In the intra-coded picture (I-picture), only the information closed in that particular picture is employed at the time of encoding. In other words, the picture can be reconstructed solely by the information within that I-picture at the time of decoding. In effect, encoding is carried out by direct DCT processing without taking the difference. Although the encoding system generally has a poor efficiency, random access or high-speed reproduction may be realized by inserting the I-picture into various places in the MPEG encoding system.

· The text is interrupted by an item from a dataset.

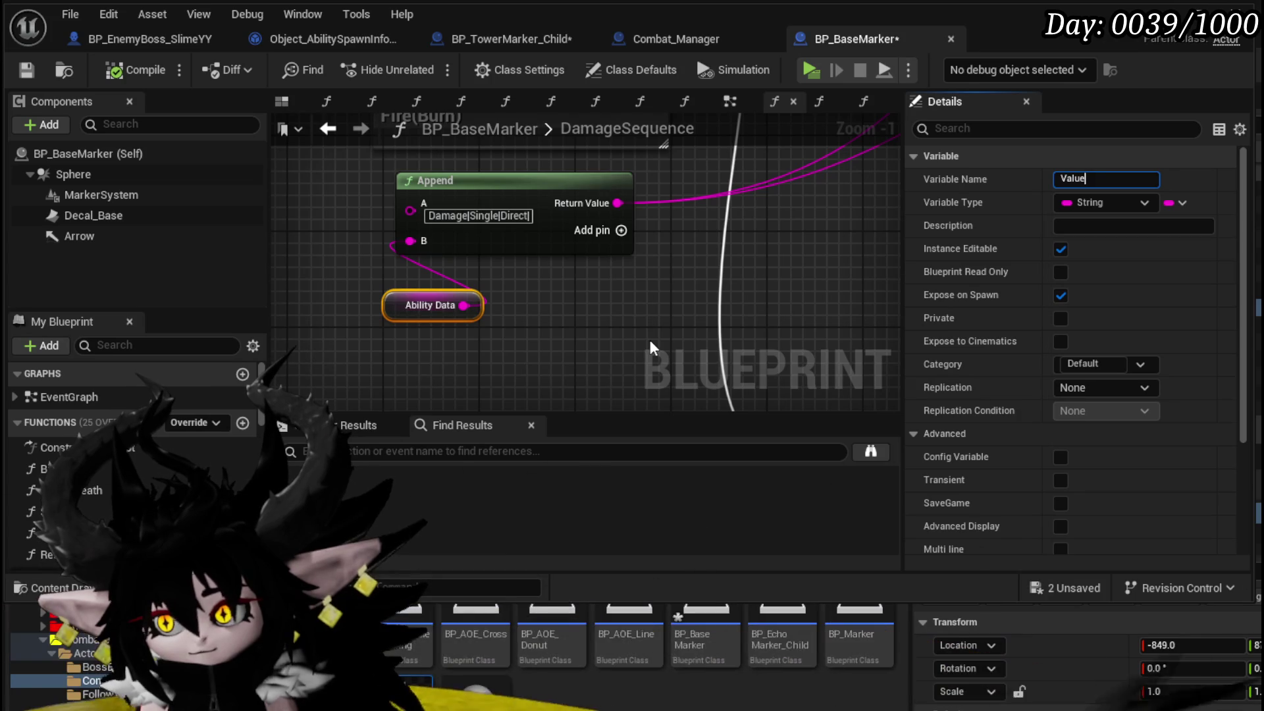
text(|El)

In the predictively-coded picture (P-picture), the I-picture or the P-picture, which are in temporally preceding positions at the input and are already decoded, are used as the reference picture. In effect, the one higher in efficiency, of encoded data obtained after taking the difference from the motion-compensated reference picture and encoded data without taking the difference (intra-code), is selected from one macro-block to another.

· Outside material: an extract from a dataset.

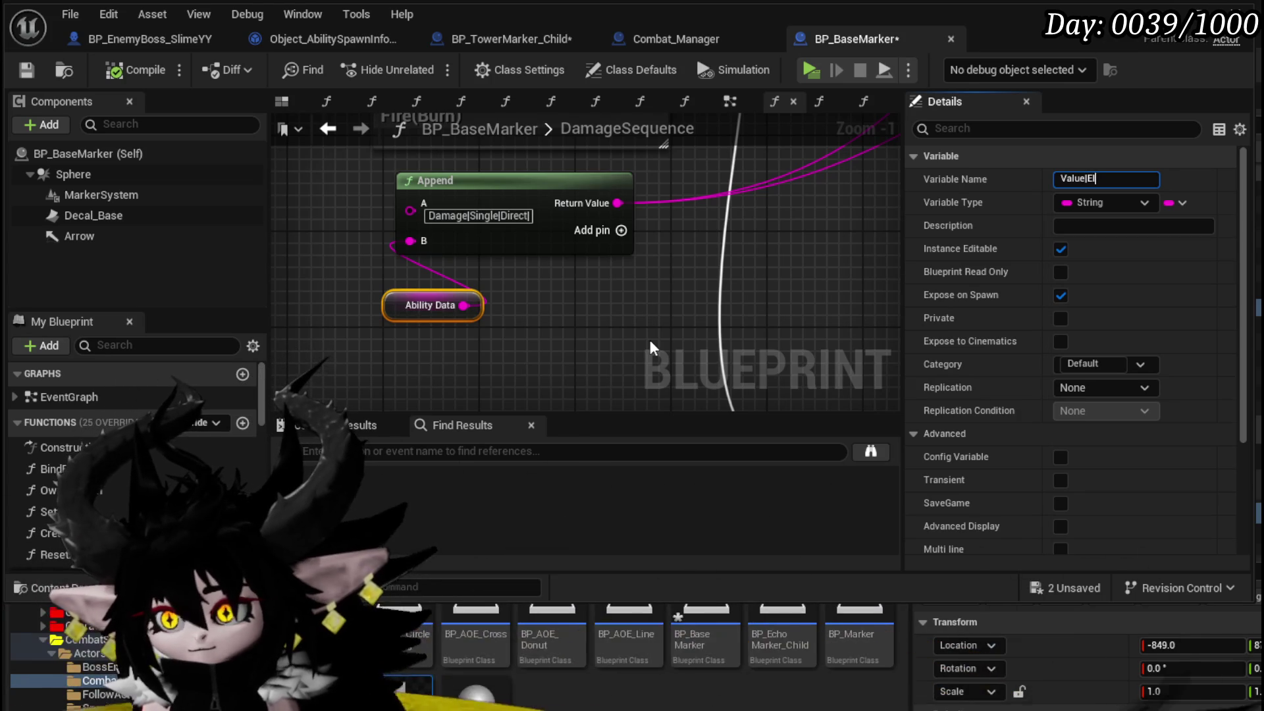
text(ement()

In the bidirectional predictive-coded picture (B-picture), three types of pictures are used, that is, the I-picture or P-picture both of which precede temporally and have already been decoded, and interpolated pictures produced from the I-picture and the P-picture. In this manner, the most efficient one of the encoded data of the difference after the motion compensation and the intra-coded data may be selected from one macro-block to another.

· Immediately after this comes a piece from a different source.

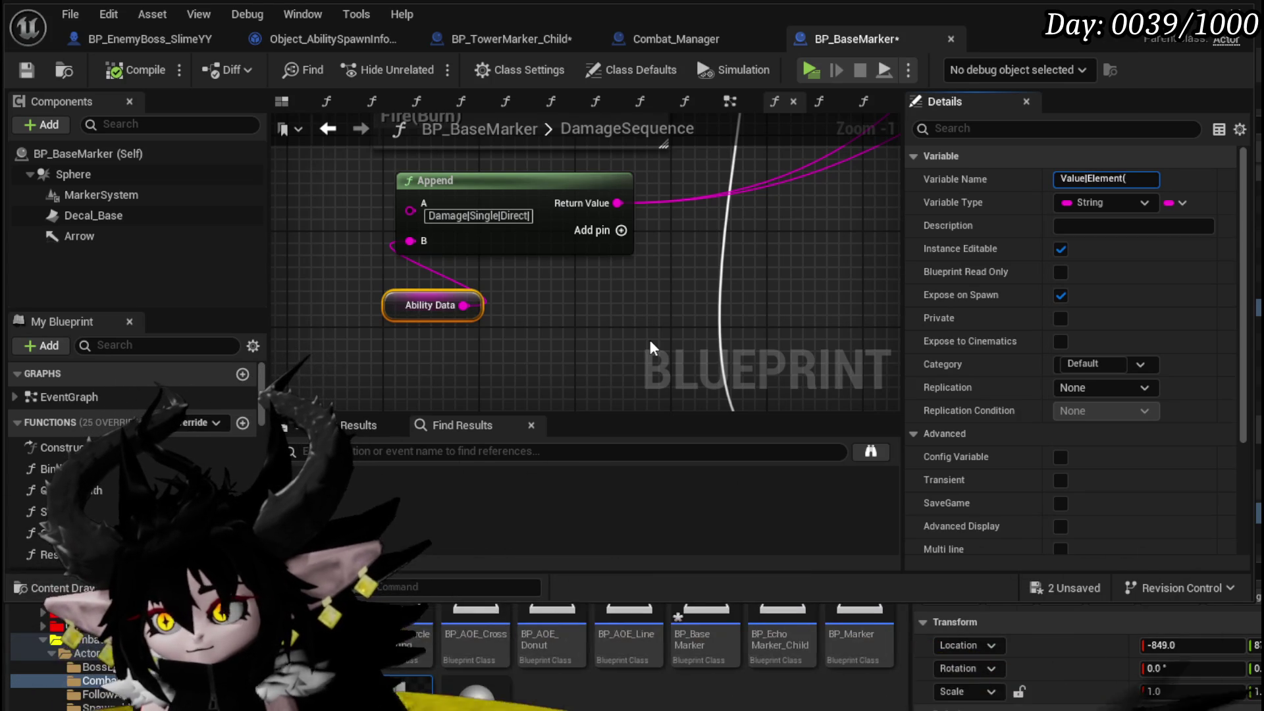
text(None))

The above-mentioned DC coded I-picture is an intra-coded picture constituted solely by DC coefficients of DCT, and cannot exist in the same sequence as the remaining three picture types.
The group-of-picture (GOP) layer is made up of one or more I-pictures and zero or plural non-I-pictures. If the input sequence to the encoder is, for example, 1I, 2B, 3B, 4P*5B, 6B, 7I, 8B, 9B, 10I, 11B, 12B, 13P, 14B, 15B, 16P*17B, 18B, 19I, 20B, 21B and 22P, an output sequence of the encoder, that is, the input sequence to the decoder is 1I, 4P, 2B, 3B*7I, 5B, 6B, 10I, 8B, 9B, 13P, 11B, 12B, 16P, 14B, 15B,19I, 17B, 18B, 22P, 20B and 21B. The reason such an exchange of sequence is carried out in the encoder is that, for encoding or decoding the B-picture, for example, the I-picture or the P-picture, which is the reference picture therefor, has to be encoded in advance of the B-picture. The interval for the Z-picture, such as 9, or the interval for the I-picture or the B-picture, such as 3, is arbitrarily set. Besides, the Z-picture or P-picture interval may be changed within the GOP layer. The junction point of the GOP layer is indicated by *, while the I-picture, P-picture and the B-picture are indicated by Z, P and B, respectively.
The video sequence layer is made up of one or more of the GOP layers having the same picture size and the same picture rate.
With the moving picture encoding system standardized by MPEG, the information of a picture compressed in itself is first transmitted, and then the difference between the picture and a motion-compensated picture therefor is transmitted.
In addition, in the conventional motion compensation, a motion vector is transmitted for each macro-block and, at the picture decoder, the already decoded picture is translated for motion compensation based on the motion vector, thereby reducing the difference from the picture and hence the volume of the transmitted information for enabling efficient picture transmission.
However, in case of producing a picture for movement of a man raising his arm, in which not only the position but also the angle of the arm is changed, the above-mentioned motion compensation cannot provide an appropriate predictive picture, thereby increasing the volume of the difference and deteriorating the picture quality.